- _TASK DESCRIPTION_
In the items below, copy every line from the line with "Попробовать Shieldeum VPN" to the line with "prchají z oblasti", both included. Leave the pictures out of your answer.

━━━━━ GIVEN DATA

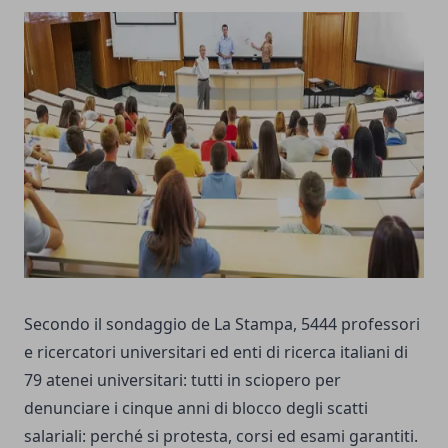
Secondo il sondaggio de La Stampa, 5444 professori
e ricercatori universitari ed enti di ricerca italiani di
79 atenei universitari: tutti in sciopero per
denunciare i cinque anni di blocco degli scatti
salariali: perché si protesta, corsi ed esami garantiti.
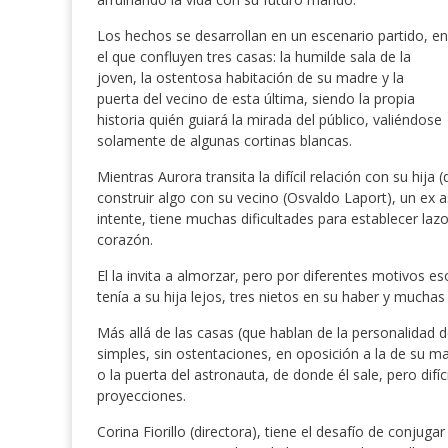
Los hechos se desarrollan en un escenario partido, en
el que confluyen tres casas: la humilde sala de la
joven, la ostentosa habitación de su madre y la
puerta del vecino de esta última, siendo la propia
historia quién guiará la mirada del público, valiéndose
solamente de algunas cortinas blancas.
Mientras Aurora transita la difícil relación con su hija 
construir algo con su vecino (Osvaldo Laport), un ex
intente, tiene muchas dificultades para establecer la
corazón.
El la invita a almorzar, pero por diferentes motivos 
tenía a su hija lejos, tres nietos en su haber y muchas
Más allá de las casas (que hablan de la personalidad
simples, sin ostentaciones, en oposición a la de su 
o la puerta del astronauta, de donde él sale, pero dif
proyecciones.
Corina Fiorillo (directora), tiene el desafío de conjug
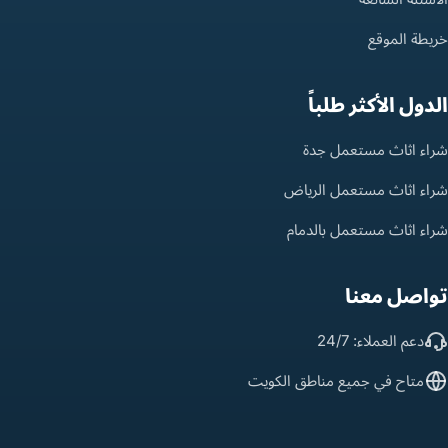
خريطة الموقع
الدول الأكثر طلباً
شراء اثاث مستعمل جدة
شراء اثاث مستعمل الرياض
شراء اثاث مستعمل بالدمام
تواصل معنا
دعم العملاء: 24/7
متاح في جميع مناطق الكويت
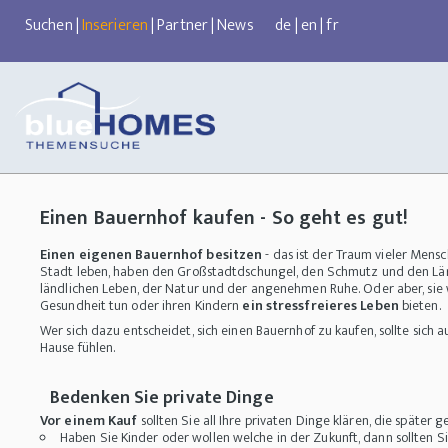
Suchen
|
Inserieren
|
Partner
|
News
de
|
en
|
fr
Einen Bauernhof kaufen - So geht es gut!
Einen eigenen Bauernhof besitzen
- das ist der Traum vieler Mensc
Stadt leben, haben den Großstadtdschungel, den Schmutz und den Lä
ländlichen Leben, der Natur und der angenehmen Ruhe. Oder aber, sie w
Gesundheit tun oder ihren Kindern
ein stressfreieres Leben
bieten.
Wer sich dazu entscheidet, sich einen Bauernhof zu kaufen, sollte sich 
Hause fühlen.
Bedenken Sie private Dinge
Vor einem Kauf
sollten Sie all Ihre privaten Dinge klären, die später
Haben Sie Kinder oder wollen welche in der Zukunft, dann sollten S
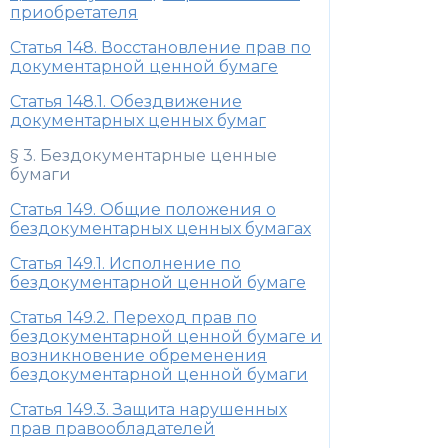
приобретателя
Статья 148. Восстановление прав по
документарной ценной бумаге
Статья 148.1. Обездвижение
документарных ценных бумаг
§ 3. Бездокументарные ценные
бумаги
Статья 149. Общие положения о
бездокументарных ценных бумагах
Статья 149.1. Исполнение по
бездокументарной ценной бумаге
Статья 149.2. Переход прав по
бездокументарной ценной бумаге и
возникновение обременения
бездокументарной ценной бумаги
Статья 149.3. Защита нарушенных
прав правообладателей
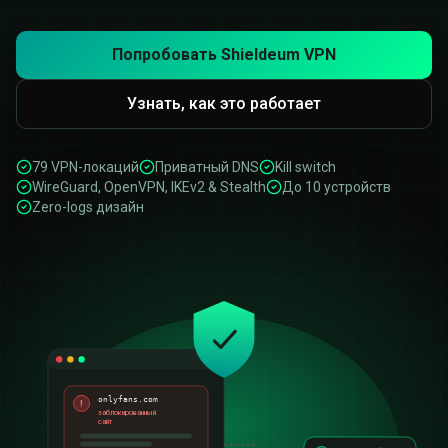
Попробовать Shieldeum VPN
Узнать, как это работает
79 VPN-локаций
Приватный DNS
Kill switch
WireGuard, OpenVPN, IKEv2 & Stealth
До 10 устройств
Zero-logs дизайн
onlyfans.com
!
заблокированный
сайт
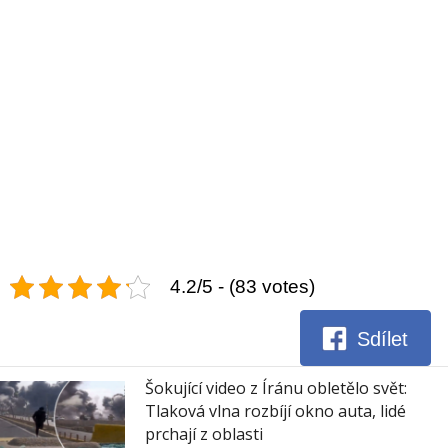
4.2/5 - (83 votes)
Sdílet
Šokující video z Íránu obletělo svět:
Tlaková vlna rozbíjí okno auta, lidé
prchají z oblasti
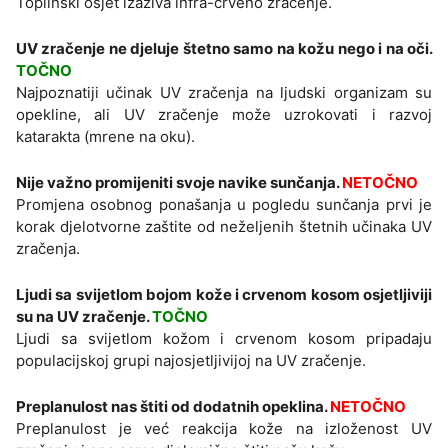
Toplinski osjet izaziva infra-crveno zračenje.
UV zračenje ne djeluje štetno samo na kožu nego i na oči.
TOČNO
Najpoznatiji učinak UV zračenja na ljudski organizam su
opekline, ali UV zračenje može uzrokovati i razvoj
katarakta (mrene na oku).
Nije važno promijeniti svoje navike sunčanja.
NETOČNO
Promjena osobnog ponašanja u pogledu sunčanja prvi je
korak djelotvorne zaštite od neželjenih štetnih učinaka UV
zračenja.
Ljudi sa svijetlom bojom kože i crvenom kosom osjetljiviji
su na UV zračenje.
TOČNO
Ljudi sa svijetlom kožom i crvenom kosom pripadaju
populacijskoj grupi najosjetljivijoj na UV zračenje.
Preplanulost nas štiti od dodatnih opeklina.
NETOČNO
Preplanulost je već reakcija kože na izloženost UV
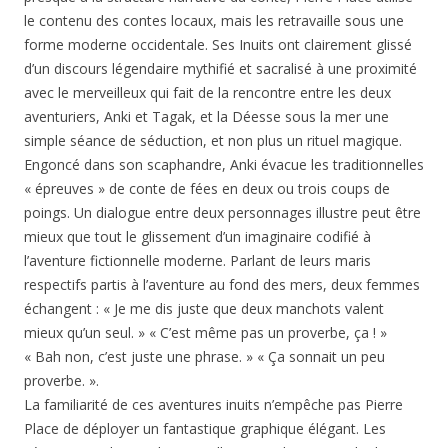
le contenu des contes locaux, mais les retravaille sous une
forme moderne occidentale. Ses Inuits ont clairement glissé
d’un discours légendaire mythifié et sacralisé à une proximité
avec le merveilleux qui fait de la rencontre entre les deux
aventuriers, Anki et Tagak, et la Déesse sous la mer une
simple séance de séduction, et non plus un rituel magique.
Engoncé dans son scaphandre, Anki évacue les traditionnelles
« épreuves » de conte de fées en deux ou trois coups de
poings. Un dialogue entre deux personnages illustre peut être
mieux que tout le glissement d’un imaginaire codifié à
l’aventure fictionnelle moderne. Parlant de leurs maris
respectifs partis à l’aventure au fond des mers, deux femmes
échangent : « Je me dis juste que deux manchots valent
mieux qu’un seul. » « C’est même pas un proverbe, ça ! »
« Bah non, c’est juste une phrase. » « Ça sonnait un peu
proverbe. ».
La familiarité de ces aventures inuits n’empêche pas Pierre
Place de déployer un fantastique graphique élégant. Les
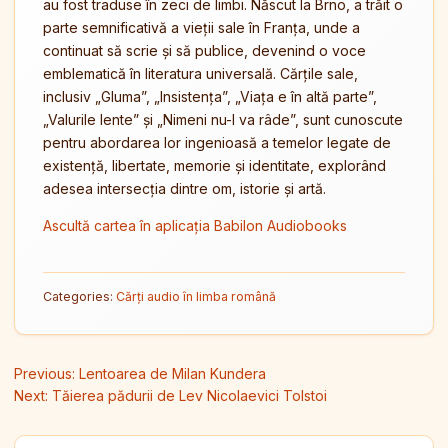
au fost traduse în zeci de limbi. Născut la Brno, a trăit o
parte semnificativă a vieții sale în Franța, unde a
continuat să scrie și să publice, devenind o voce
emblematică în literatura universală. Cărțile sale,
inclusiv „Gluma”, „Insistența”, „Viața e în altă parte”,
„Valurile lente” și „Nimeni nu-l va râde”, sunt cunoscute
pentru abordarea lor ingenioasă a temelor legate de
existență, libertate, memorie și identitate, explorând
adesea intersecția dintre om, istorie și artă.
Ascultă cartea în aplicația Babilon Audiobooks
Categories:
Cărți audio în limba română
Navigare în articole
Previous:
Lentoarea de Milan Kundera
Next:
Tăierea pădurii de Lev Nicolaevici Tolstoi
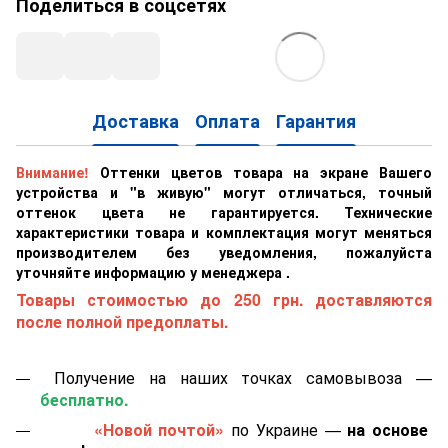
Поделиться в соцсетях
Доставка
Оплата
Гарантия
Внимание!
Оттенки цветов товара на экране Вашего
устройства и "в живую" могут отличаться, точный
оттенок цвета не гарантируется. Технические
характеристики товара и комплектация могут меняться
производителем без уведомления, пожалуйста
уточняйте информацию у менеджера .
Товары стоимостью до 250 грн. доставляются
после полной предоплаты.
Получение на наших точках самовывоза —
бесплатно.
«Новой почтой»
по Украине —
на основе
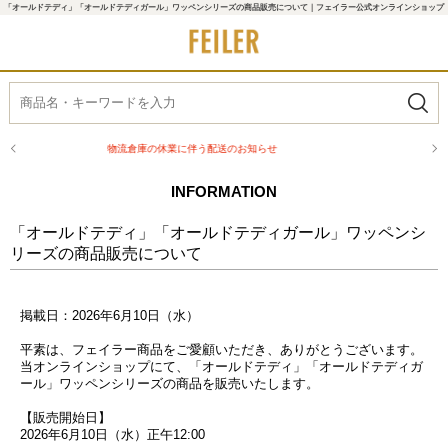
「オールドテディ」「オールドテディガール」ワッペンシリーズの商品販売について｜フェイラー公式オンラインショップ
伴う配送のお知らせ
熊本県熊本地方を震源
INFORMATION
「オールドテディ」「オールドテディガール」ワッペンシ
リーズの商品販売について
掲載日：2026年6月10日（水）
平素は、フェイラー商品をご愛顧いただき、ありがとうございます。
当オンラインショップにて、「オールドテディ」「オールドテディガ
ール」ワッペンシリーズの商品を販売いたします。
【販売開始日】
2026年6月10日（水）正午12:00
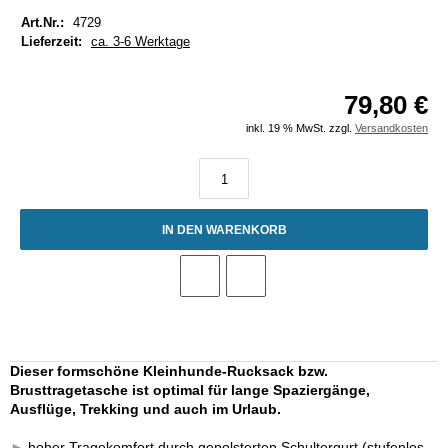
Art.Nr.:
4729
Lieferzeit:
ca. 3-6 Werktage
79,80 €
inkl. 19 % MwSt. zzgl.
Versandkosten
IN DEN WARENKORB
Dieser formschöne Kleinhunde-Rucksack bzw.
Brusttragetasche ist optimal für lange Spaziergänge,
Ausflüge, Trekking und auch im Urlaub.
►
hoher Tragekomfort durch gepolsterten Schultergurt (stufenlos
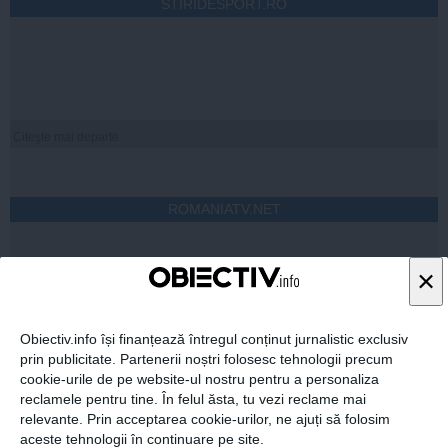
STIRIDESPORT.RO
Citeşte mai departe
ROMANIATV.NET
×
Obiectiv.info își finanțează întregul conținut jurnalistic exclusiv
Citeşte mai departe
prin publicitate. Partenerii noștri folosesc tehnologii precum
cookie-urile de pe website-ul nostru pentru a personaliza
reclamele pentru tine. În felul ăsta, tu vezi reclame mai
relevante. Prin acceptarea cookie-urilor, ne ajuți să folosim
FEMINIS.RO
aceste tehnologii în continuare pe site.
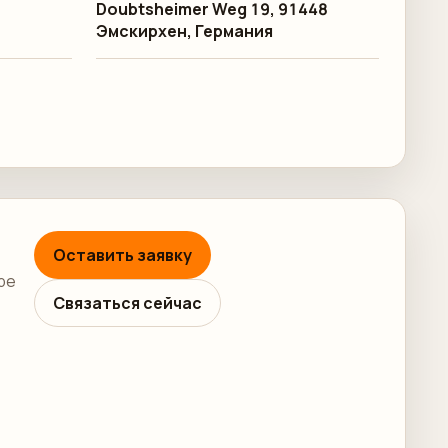
Doubtsheimer Weg 19, 91448
Эмскирхен, Германия
Оставить заявку
ре
Связаться сейчас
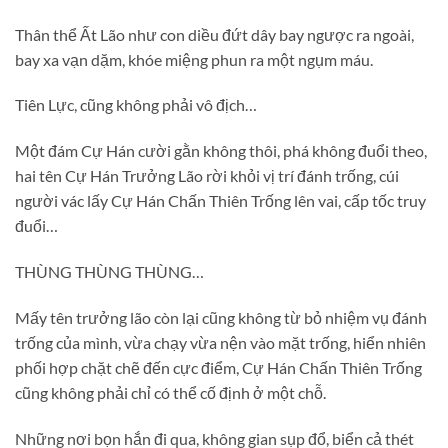
Thân thể Ất Lão như con diều đứt dây bay ngược ra ngoài,
bay xa vạn dặm, khóe miệng phun ra một ngụm máu.
Tiên Lực, cũng không phải vô địch…
Một đám Cự Hán cười gằn không thôi, phá không đuổi theo,
hai tên Cự Hán Trưởng Lão rời khỏi vị trí đánh trống, cúi
người vác lấy Cự Hán Chấn Thiên Trống lên vai, cấp tốc truy
đuổi…
THÙNG THÙNG THÙNG…
Mấy tên trưởng lão còn lại cũng không từ bỏ nhiệm vụ đánh
trống của mình, vừa chạy vừa nện vào mặt trống, hiển nhiên
phối hợp chặt chẽ đến cực điểm, Cự Hán Chấn Thiên Trống
cũng không phải chỉ có thể cố định ở một chỗ.
Những nơi bọn hắn đi qua, không gian sụp đổ, biển cả thét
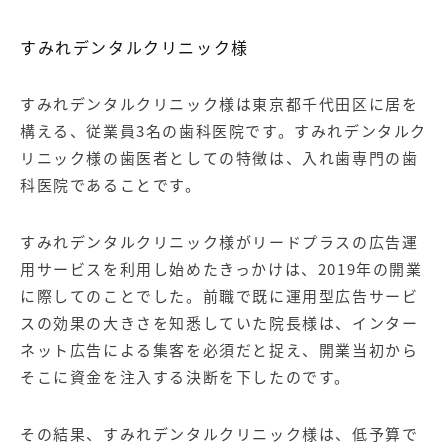
すみれデンタルクリニック様
すみれデンタルクリニック様は東京都千代田区に居を
構える、従業員3名の歯科医院です。すみれデンタルク
リニック様の歯医者としての特徴は、入れ歯専門の歯
科医院であることです。
すみれデンタルクリニック様がリードプラスの
広告運
用サービス
を利用し始めたきっかけは、2019年の開業
に際してのことでした。前職で既に運用型広告サービ
スの効果の大きさを知悉していた院長様は、
インター
ネット広告
による集客を必須だと捉え、開業当初から
そこに資金を注入する決断を下したのです。
その結果、すみれデンタルクリニック様は、低予算で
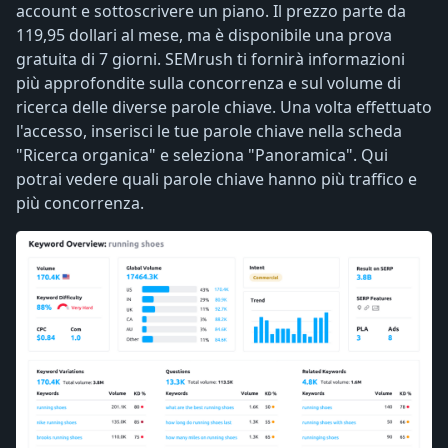
account e sottoscrivere un piano. Il prezzo parte da
119,95 dollari al mese, ma è disponibile una prova
gratuita di 7 giorni. SEMrush ti fornirà informazioni
più approfondite sulla concorrenza e sul volume di
ricerca delle diverse parole chiave. Una volta effettuato
l'accesso, inserisci le tue parole chiave nella scheda
"Ricerca organica" e seleziona "Panoramica". Qui
potrai vedere quali parole chiave hanno più traffico e
più concorrenza.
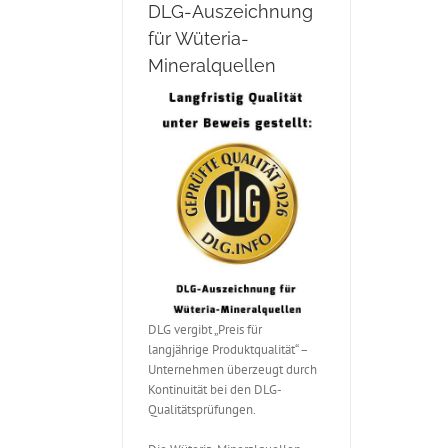
DLG-Auszeichnung
für Wüteria-
Mineralquellen
DLG vergibt „Preis für
langjährige Produktqualität“ –
Unternehmen überzeugt durch
Kontinuität bei den DLG-
Qualitätsprüfungen.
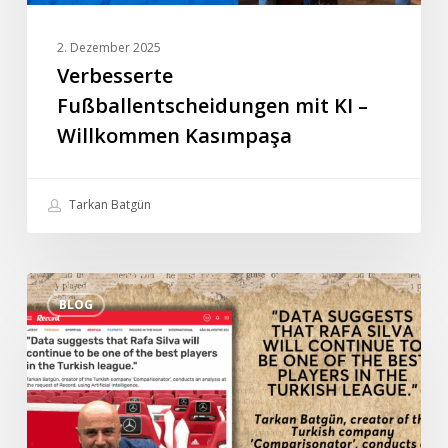
2. Dezember 2025
Verbesserte
Fußballentscheidungen mit KI –
Willkommen Kasımpaşa
Tarkan Batgün
Tarkan
BLOG
Batgüns
Sonderinterview
mit
der
portugiesischen
Zeitung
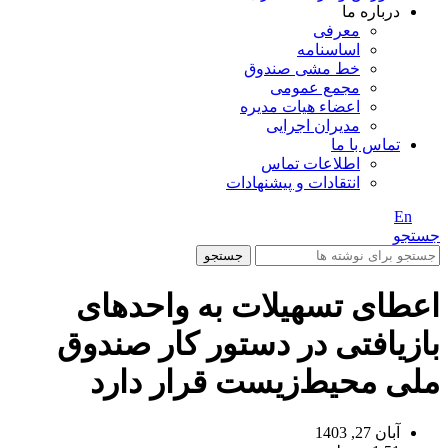
درباره ما
معرفی
اساسنامه
خط مشی صندوق
مجمع عمومی
اعضاء هیات مدیره
مدیران اجرایی
تماس با ما
اطلاعات تماس
انتقادات و پیشنهادات
En
/ Fa
جستجو
جستجو
اعطای تسهیلات به واحدهای
بازیافتی در دستور کار صندوق
ملی محیط‌زیست قرار دارد
آبان 27, 1403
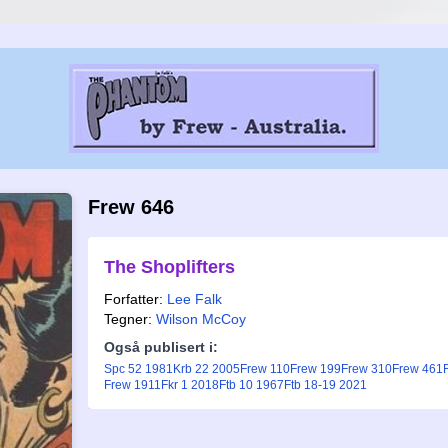
Frew 646
The Shoplifters
Forfatter:
Lee Falk
Tegner:
Wilson McCoy
Også publisert i:
Spc 52 1981
Krb 22 2005
Frew 110
Frew 199
Frew 310
Frew 461
Frew 1911
Fkr 1 2018
Ftb 10 1967
Ftb 18-19 2021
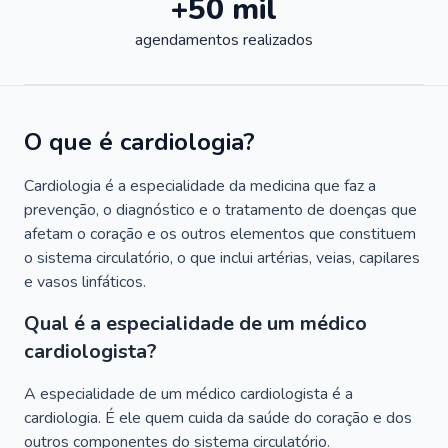
+50 mil
agendamentos realizados
O que é cardiologia?
Cardiologia é a especialidade da medicina que faz a
prevenção, o diagnóstico e o tratamento de doenças que
afetam o coração e os outros elementos que constituem
o sistema circulatório, o que inclui artérias, veias, capilares
e vasos linfáticos.
Qual é a especialidade de um médico
cardiologista?
A especialidade de um médico cardiologista é a
cardiologia. É ele quem cuida da saúde do coração e dos
outros componentes do sistema circulatório.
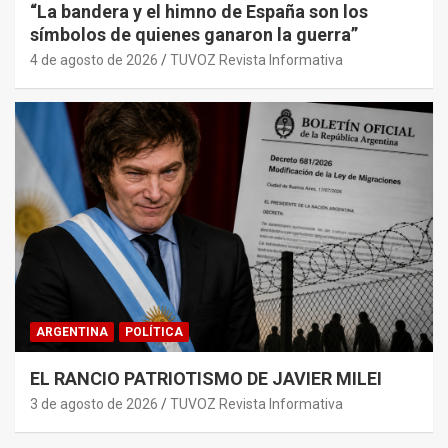
“La bandera y el himno de España son los
símbolos de quienes ganaron la guerra”
4 de agosto de 2026
TUVOZ Revista Informativa
ARGENTINA
POLÍTICA
EL RANCIO PATRIOTISMO DE JAVIER MILEI
3 de agosto de 2026
TUVOZ Revista Informativa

━━━━━━━━━━

- _FINISHED TASK_
Попробовать Shieldeum VPN
Узнать, как это работает
79 VPN-локаций
Приватный DNS
Kill switch
WireGuard, OpenVPN, IKEv2 & Stealth
До 10 устройств
Zero-logs дизайн
onlyfans.com
!
заблокированный
сайт
4.2/5 - (83 votes)
Sdílet
Šokující video z Íránu obletělo svět:
Tlaková vlna rozbíjí okno auta, lidé
prchají z oblasti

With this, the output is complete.